The first value in the Agile Manifesto states “Customer Collaboration over Contract Negotiation”. Instead of adopting a win-lose attitude toward procurements, buyer and seller should adopt a collaborative approach based on shared-risk-reward leading to a win-win situation.
Waterfall vs Agile Contracts
|Fixed scope; time and cost are estimated
|Flexible scope; fixed time and cost
|Requirements and end product are clearly defined
|Requirements and product evolve with time
|Delivery at the end
|Continuous delivery throughout the project
|Changes are tightly controlled
|Changes are welcome even late
|Strictly follow the contract
|Rewards based on effort instead of value
|Pay for value instead of effort
|Focuses on processes instead of vision
|Shares vision, not process
|Assumes lack of trust between parties
|Assume parties act in good faith
|Discourages continuous improvement and limits innovation
|Rewards the contractor for increased efficiency
Examples of Agile Contracts
Instead of locking all the terms in a single big contract, parties can achieve more flexibility by using multiple contracts for different aspects of the project.
- Fixed items (e.g., warranties, arbitration) can be locked in a master agreement.
- Subject to change items (e.g., product description, service rates) can be added to a schedule of services.

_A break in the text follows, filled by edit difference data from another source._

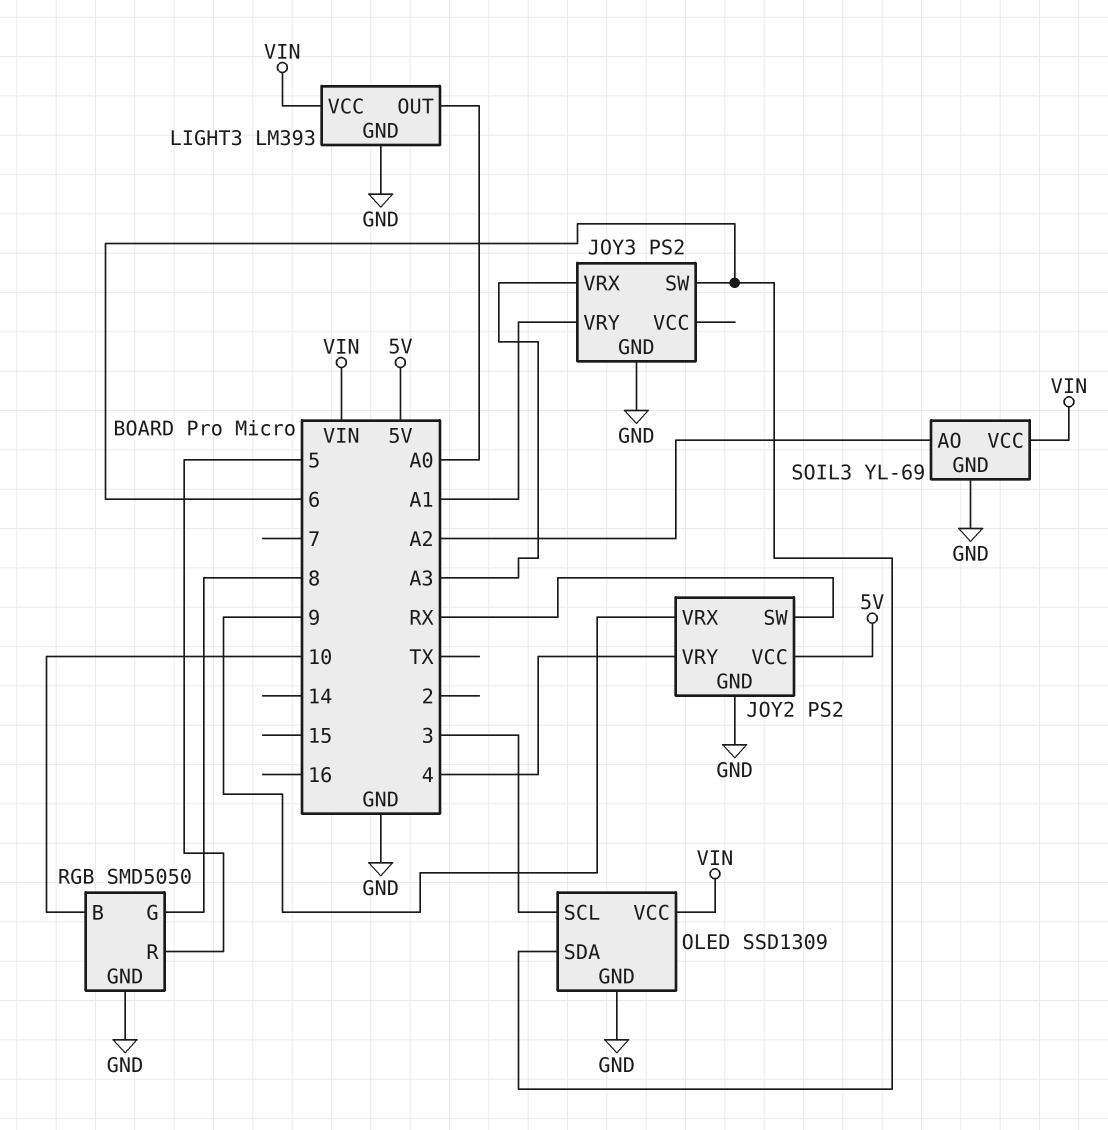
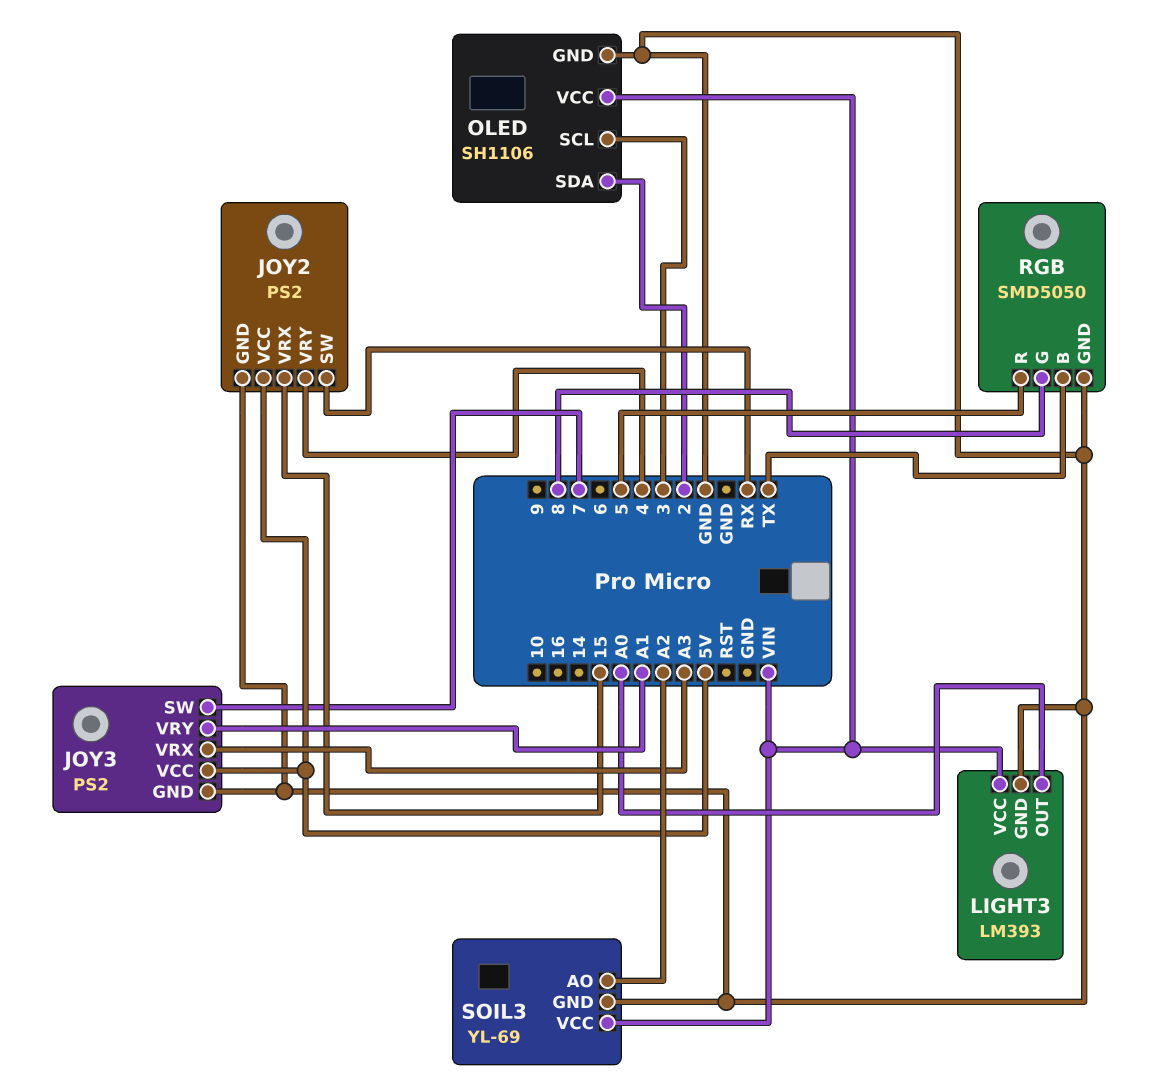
JOY2 pin VRX: 9 -> 15
JOY3 pin SW: 6 -> 7
JOY3 pin VCC: none -> 5V
OLED: SSD1309 -> SH1106
OLED pin SDA: 6 -> 2
RGB pin B: 10 -> TX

- Dynamic items (e.g., scope of work, schedule, budget) can be added to the statement of work.
Emphasize Value Delivery
About 80% of the value comes from about 20% of the features. Traditional contracts have milestones or phase-gate based deliverables that limit the use of feedback to improve the product. Instead, if the payment terms are tied to value-delivery it provides for an opportunity to prioritize the highest-value features, and end the contract early if the project runs out of budget.
Money for Nothing, Change For Free
Money for nothing is a fair way to end the contract early if the value has been delivered. For example, a customer may decide to end the contract when 80% of the value has been delivered, and in return pay the seller a percentage of the remaining budget as compensation. In other words, the customer and seller split the remaining budget say in a 80:20 ratio i.e. the seller gets 20% money for nothing, while customer saves 80% of the remaining budget on features that were probably never going to be used. As a bonus, the project gets completed early.
Change for free implies scope can be changed without worrying about scope creep. It allows for low-priority features to be replaced with high-priority features of the same value (effort) at the end of an iteration. For example, a customer may replace 3 small features amounting to 5 days of effort, with a single higher priority features that amounts to the same effort.
Graduated Fixed Price Contract
In this model, the customer pays the seller a standard rate if the contract gets delivered on time. But if the contract is delivered early, the seller gets paid at a higher rate. The customer is happy because the contract is completed early, and they might pay less money overall. The seller is also happy because they get a higher margin from the contract. On the other hand, if the seller delivers late, they get paid at a lower rate. Both parties are somewhat unhappy in this case. The customer is unhappy because the contract is late, and they might end up paying more overall. The seller is unhappy because their profit margin is reduced. Therefore, this type of contract incentivizes higher efficiency on the part of the seller.
Fixed Price Work Packages
Instead of estimating the all the work into a single fixed price contract, the work is split into smaller deliverables called work packages. The estimation is done at the individual work package level. This approach mitigates the risk of overestimation or underestimation at the beginning of the contract. The seller also has the option to reestimate the remaining work as they gain more experience and insight during the course of the project. This reduces the need for the seller to build additional contingency in their estimates, and generally results in lower contract cost. If a work package’s estimate goes up, it’s easy to identify the reason and request for additional budget.
Agile contracts are based on collaboration and trust. They promote transparency and include the provision to inspect and adapt the work. Sellers get the flexibility to revise their estimates during the course of the contract, and do not need to build contingency in their estimates. Customers get the option to re-prioritize work, request changes, provide feedback, and end the contract early when adequate value has been delivered. Sellers can play their part by delivering early and often, and customers play do their part by providing frequent feedback.